Task brief: Give back each line of the data exactly as it reads, minus the pictures.

START Data for the task

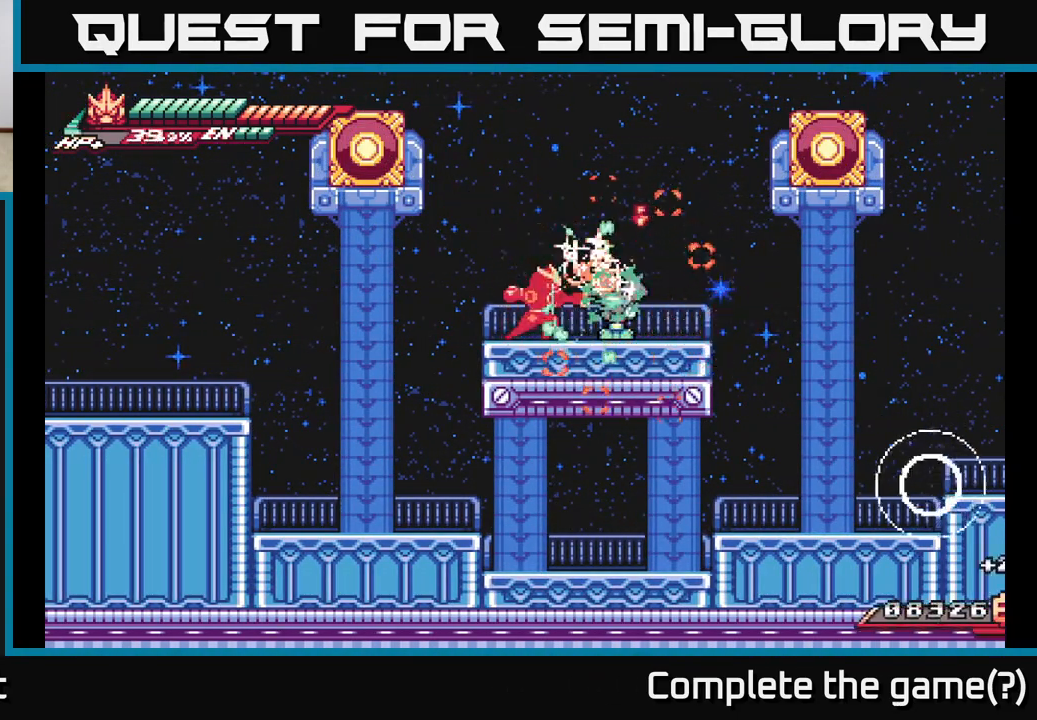
{"buttons": ["R2"], "left_stick": "right", "right_stick": "center", "events": [[283, "R2", "down"], [283, "left_stick", "right"]]}
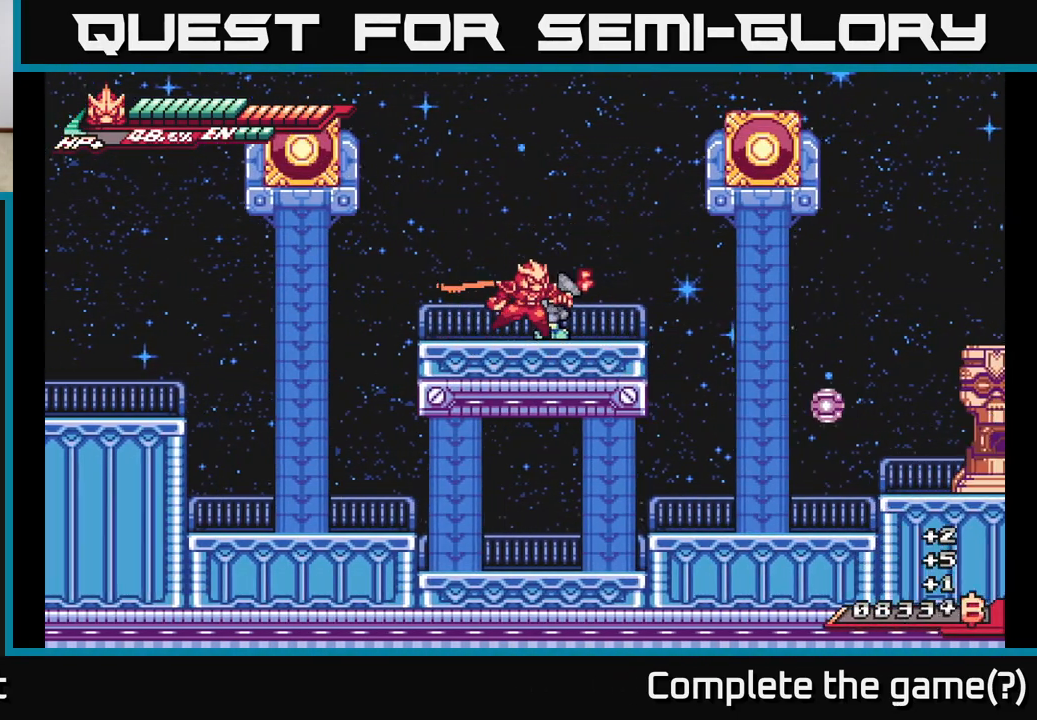
{"buttons": ["R2"], "left_stick": "right", "right_stick": "center", "events": [[133, "R2", "up"], [133, "left_stick", "left"], [350, "left_stick", "right"], [417, "R2", "down"]]}
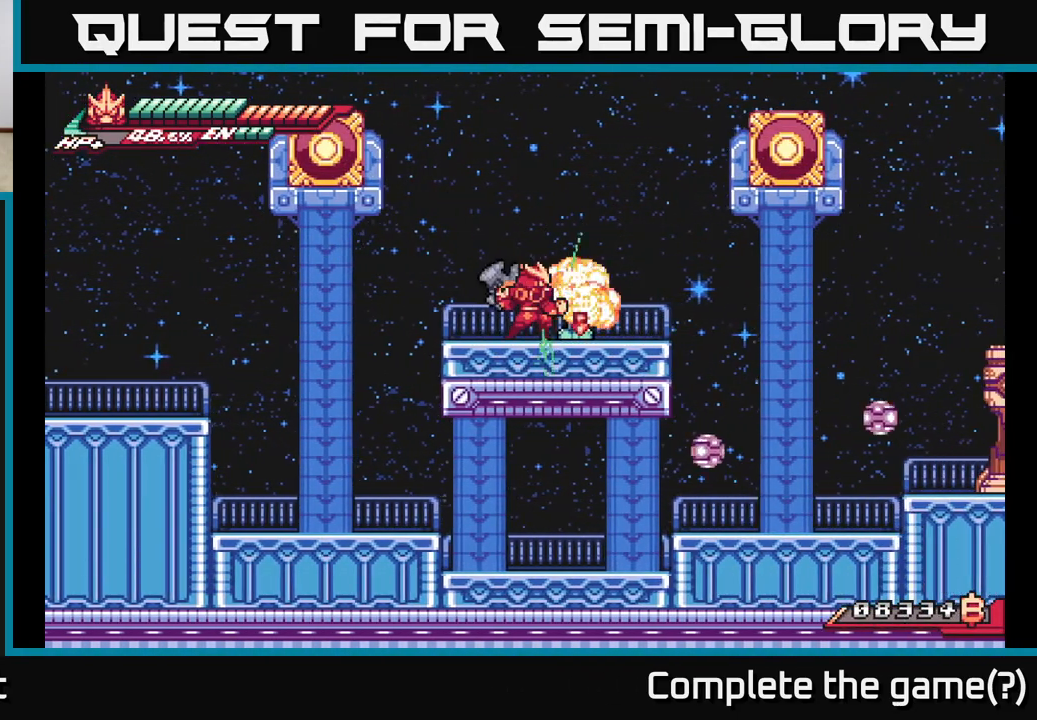
{"buttons": [], "left_stick": "center", "right_stick": "center", "events": [[33, "left_stick", "center"], [117, "left_stick", "right"], [217, "R2", "up"], [483, "left_stick", "center"]]}
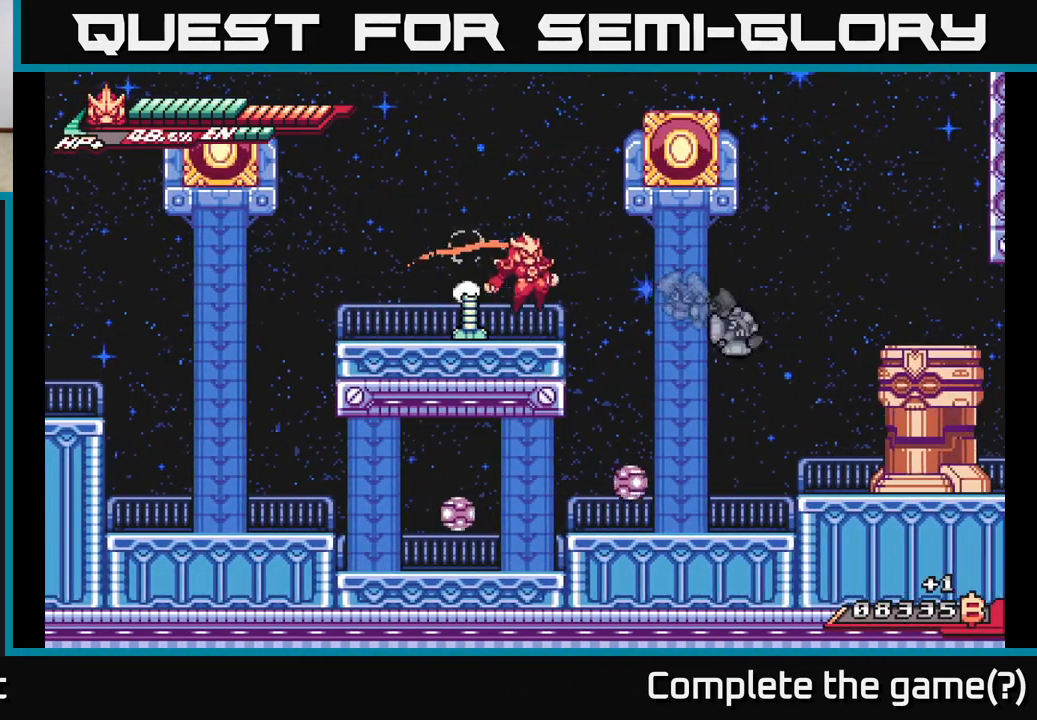
{"buttons": ["L2"], "left_stick": "right", "right_stick": "center", "events": [[50, "left_stick", "right"], [217, "L2", "down"]]}
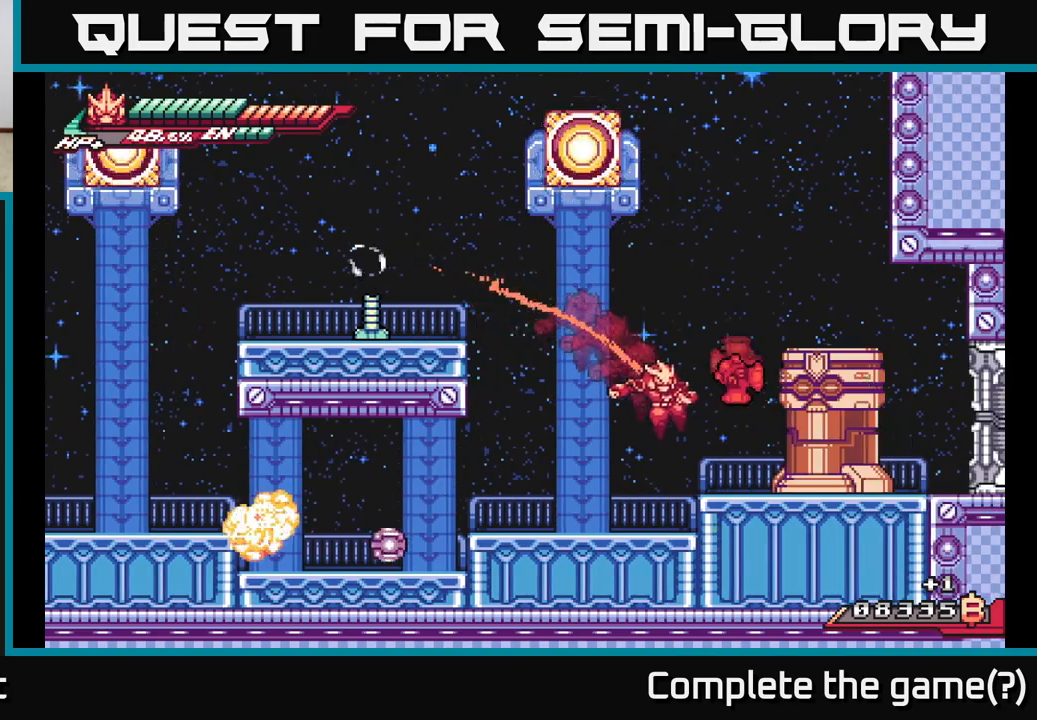
{"buttons": ["X"], "left_stick": "center", "right_stick": "center", "events": [[67, "X", "down"], [167, "L2", "up"], [183, "A", "down"], [183, "X", "up"], [233, "left_stick", "center"], [283, "X", "down"], [317, "A", "up"], [367, "X", "up"], [483, "X", "down"]]}
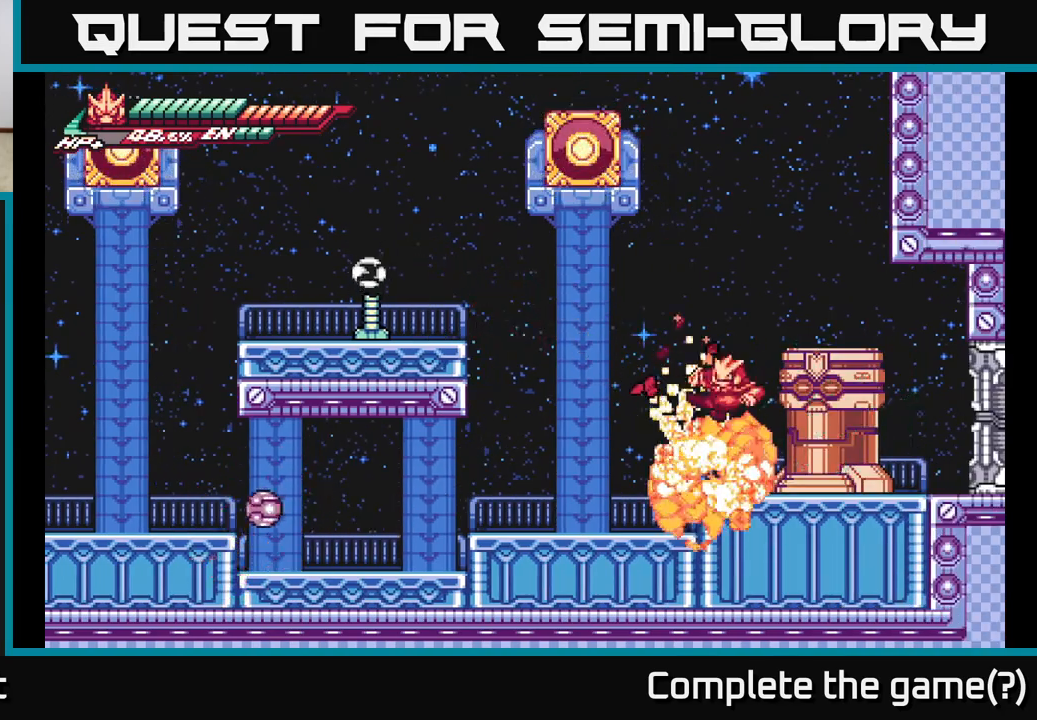
{"buttons": ["A", "X"], "left_stick": "center", "right_stick": "center", "events": [[117, "X", "up"], [250, "X", "down"], [367, "A", "down"], [383, "X", "up"], [500, "X", "down"]]}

END Data for the task

Solution for this exercise:
{"buttons": ["R2"], "left_stick": "right", "right_stick": "center", "events": [[283, "R2", "down"], [283, "left_stick", "right"]]}
{"buttons": ["R2"], "left_stick": "right", "right_stick": "center", "events": [[133, "R2", "up"], [133, "left_stick", "left"], [350, "left_stick", "right"], [417, "R2", "down"]]}
{"buttons": [], "left_stick": "center", "right_stick": "center", "events": [[33, "left_stick", "center"], [117, "left_stick", "right"], [217, "R2", "up"], [483, "left_stick", "center"]]}
{"buttons": ["L2"], "left_stick": "right", "right_stick": "center", "events": [[50, "left_stick", "right"], [217, "L2", "down"]]}
{"buttons": ["X"], "left_stick": "center", "right_stick": "center", "events": [[67, "X", "down"], [167, "L2", "up"], [183, "A", "down"], [183, "X", "up"], [233, "left_stick", "center"], [283, "X", "down"], [317, "A", "up"], [367, "X", "up"], [483, "X", "down"]]}
{"buttons": ["A", "X"], "left_stick": "center", "right_stick": "center", "events": [[117, "X", "up"], [250, "X", "down"], [367, "A", "down"], [383, "X", "up"], [500, "X", "down"]]}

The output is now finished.